Berlins Kulturszene und Corona: Keine Experimente!

Das Bezirksamt Mitte stoppt den Alleingang im Boulez Saal – und die Deutsche Oper bangt um ihre „Walküre“-Premiere.

In allerletzter Sekunde hat das Bezirksamt Mitte am Dienstag einen Alleingang des Pierre Boulez Saals bei der Sitzplatzverteilung in einem geschlossenen Veranstaltungsraum verhindert. Intendant Ole Baekhoej hatte beschlossen, das Schachbrettprinzip der Salzburger Festspiele für sein Haus zu übernehmen, obwohl dabei das in Berlin geltende Abstandsgebot von 1,5 Meter zwischen den Zuschauerinnen und Zuschauern nicht eingehalten werden kann. Durch den Abstand von lediglich einem Meter Abstand in alle Richtungen rund um jeden Sitzplatz ließen sich in Salzburg deutlich mehr Menschen im Zuschauerraum unterbringen, als das nach den Regeln der Kulturverwaltung möglich ist.

Doch in Berlin gilt: Vor dem Hygienerahmenkonzept sind alle gleich. Auch jene Institutionen, die nicht direkt vom Senat subventioniert werden. Auf diese Tatsache hatte sich der Boulez Saal bei der Erarbeitung seines individuellen Hygienekonzepts berufen.

Seit dem 25. August lag dieses Konzept dem zuständigen Gesundheitsamt Mitte vor, doch erst am Dienstag, wenige Stunden vor dem Saisoneröffnungskonzert, reagierte dann Bezirksstadtrat Ephraim Gothe darauf. Er sprach kein Verbot der Veranstaltung aus, wandte sich aber mit der dringenden Bitte an den Intendanten, das 1,5-Meter-Gebot zu respektieren. Zugleich bot Gothe an, zeitnah in Gespräche über die offenen Fragen einzusteigen.

Spontan wird doppelt musiziert

Daraufhin entschlossen sich Ole Baekhoej und Daniel Barenboim, der das Programm mit dem Boulez Ensemble einstudiert hatte, am Abend spontan einen zweite Aufführung anzubieten, damit alle Gäste, die bereits Tickets erworben hatten, in den Genuss des Konzertes kommen konnten. Da aufgrund der Corona-Regeln sämtliche Kartenkäufer im Vorfeld ihre Adressdaten hinterlegen müssen, war die Kontaktaufnahme leicht – und die Angesprochenen reagierten auch weitgehend mit Verständnis, wie Martin Andris, der Pressesprecher des Boulez Saals, dem Tagesspiegel bestätigte.

Die nächste Veranstaltung im Boulez Saal ist erst am 11. September geplant, bis dahin wollen Bezirksamt und Veranstalter versuchen, eine Lösung zu finden.
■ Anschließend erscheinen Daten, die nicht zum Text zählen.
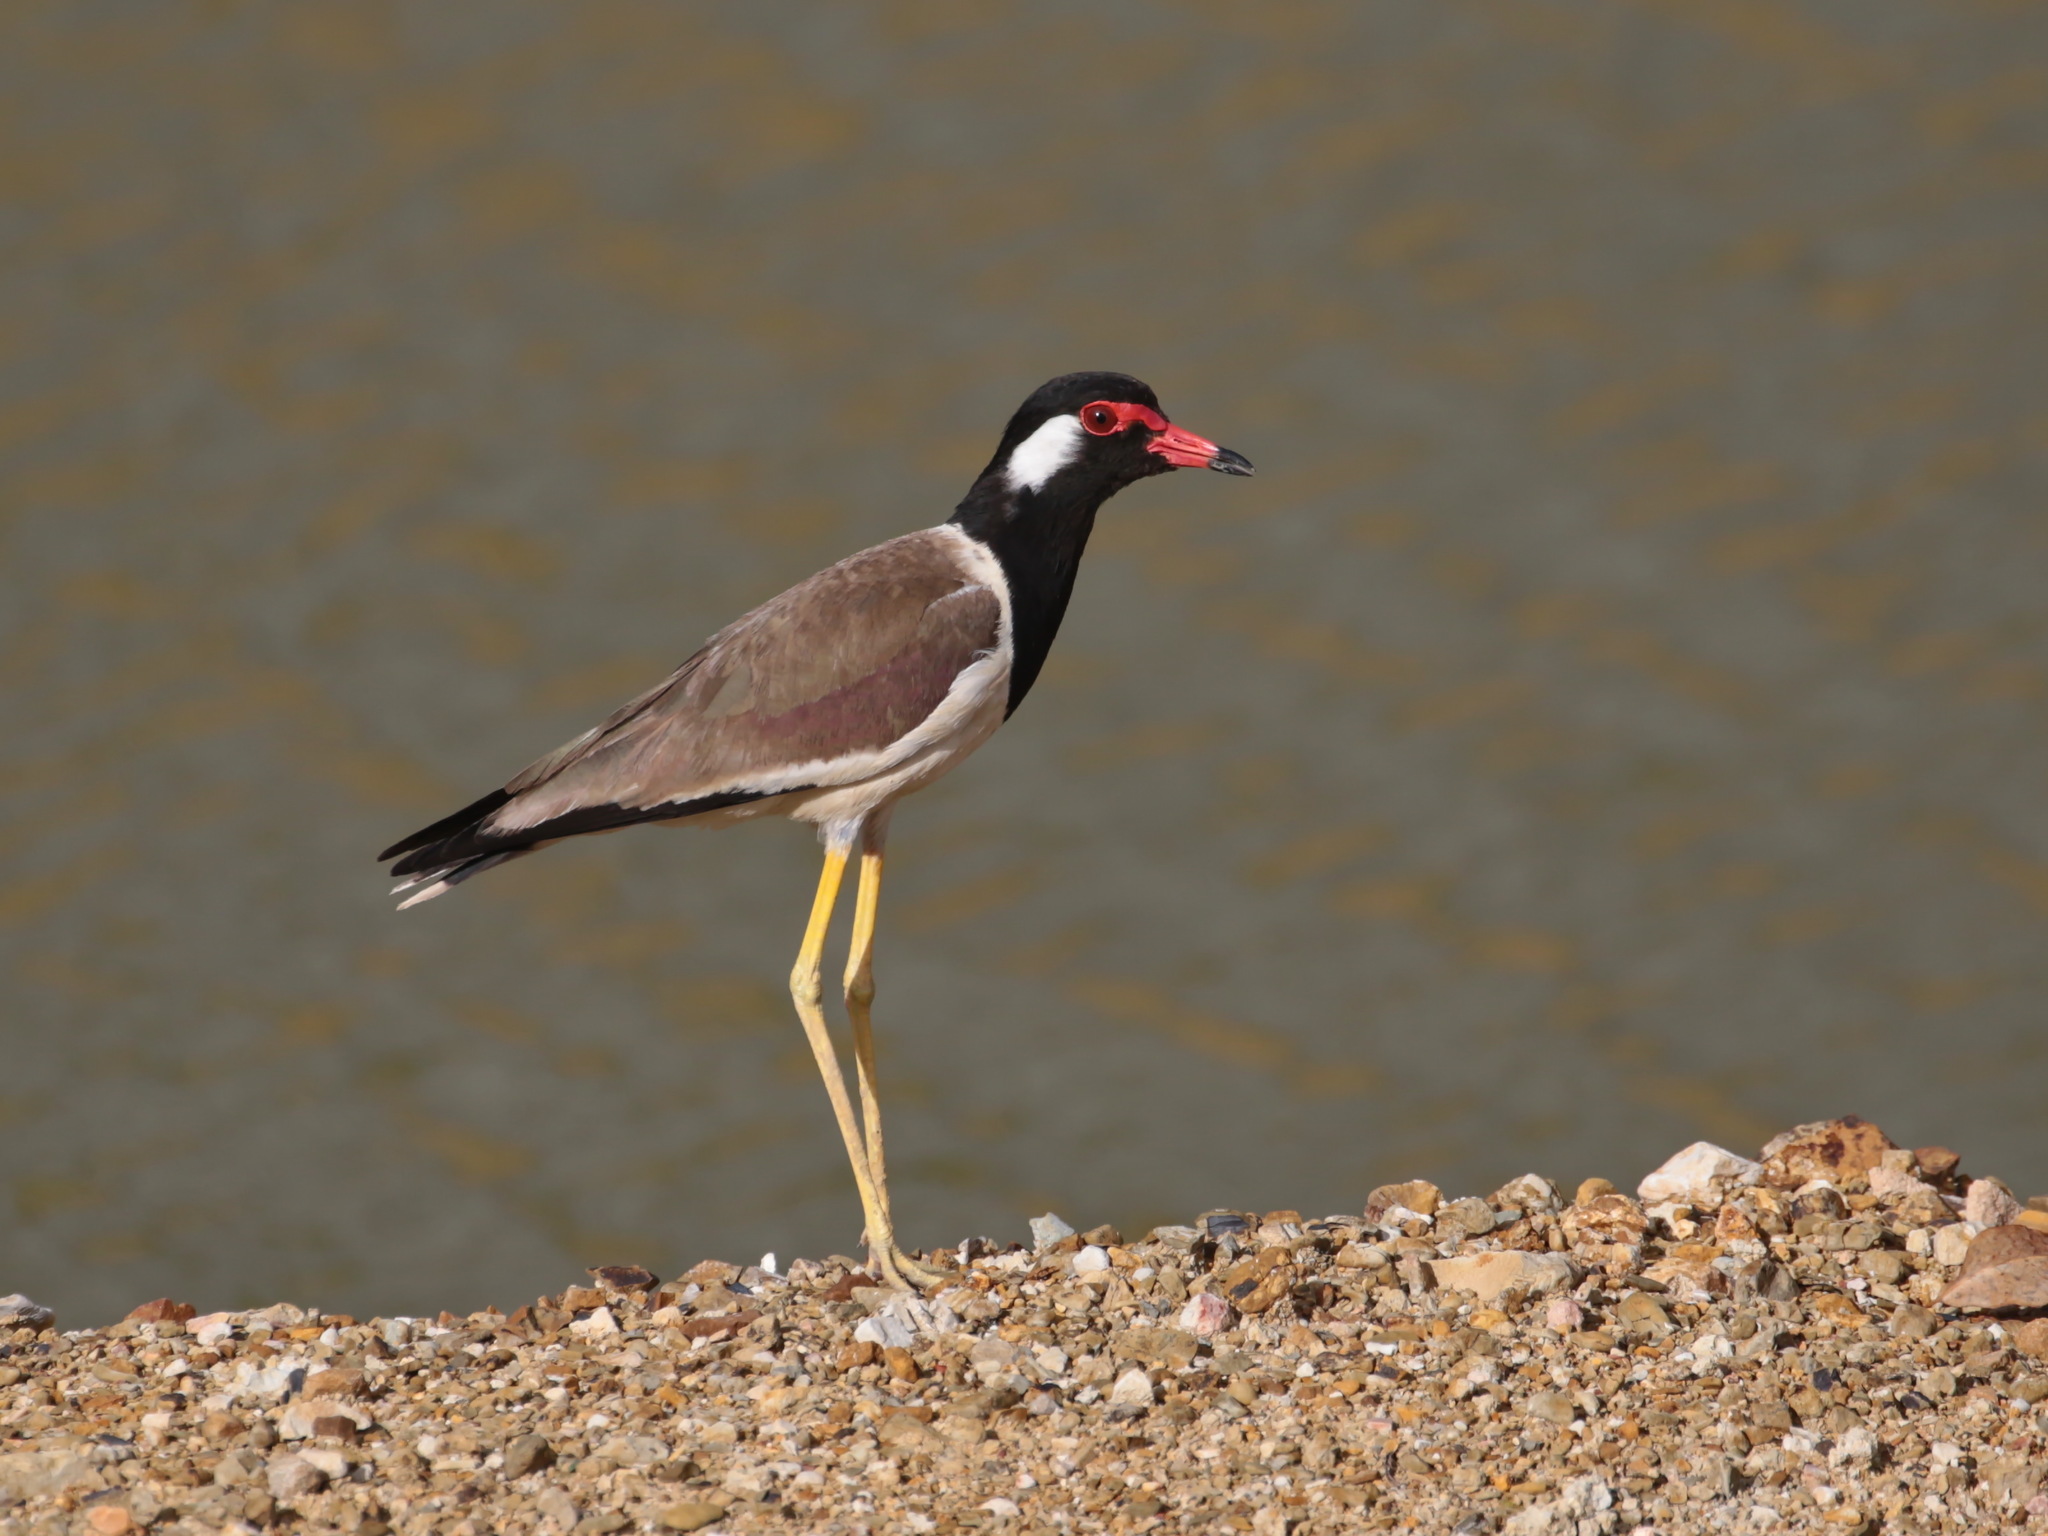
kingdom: Animalia
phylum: Chordata
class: Aves
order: Charadriiformes
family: Charadriidae
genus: Vanellus
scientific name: Vanellus indicus
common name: Red-wattled lapwing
Letztlich aber hängt alles davon ab, wann der Kultursenator sein Hygienerahmenkonzept überarbeiten wird und ob dann weitere Lockerungen zugelassen werden. Doch Klaus Lederer ist auch deshalb so zögerlich in Sachen Platzauslastung, weil er verhindern will, dass die gesamte hauptstädtische Kulturszene durch einen gravierenden Infektionsvorfall bei einem Alleingänger schachmatt gesetzt wird.

Was wird aus der "Walküre" an der Deutschen Oper?

Unklarheit herrscht aktuell auch noch an der Deutschen Oper: Dort laufen zwar bereits die Proben zu Richard Wagners „Walküre“, doch den Vorverkauf für die mit Spannung erwartete Produktion konnte das Haus noch nicht starten. Man sei mit allen zuständigen Stellen in einem Klärungsprozess, sagte Pressesprecherin Kirsten Hehmeyer auf Tagesspiegel-Anfrage. Dietmar Schwarz, der Intendant der Deutschen Oper, wird alles versuchen, um die für den 27. September geplante Premiere über die Bühne zu bringen. Denn er will sein „Ring des Nibelungen“-Großprojekt retten. Der erste Teil der Tetralogie war im Juni bereits von der Coronakrise vereitelt worden, das „Rheingold“ konnte nur in einer Notvariante auf dem Parkdeck des Opernhauses stattfinden.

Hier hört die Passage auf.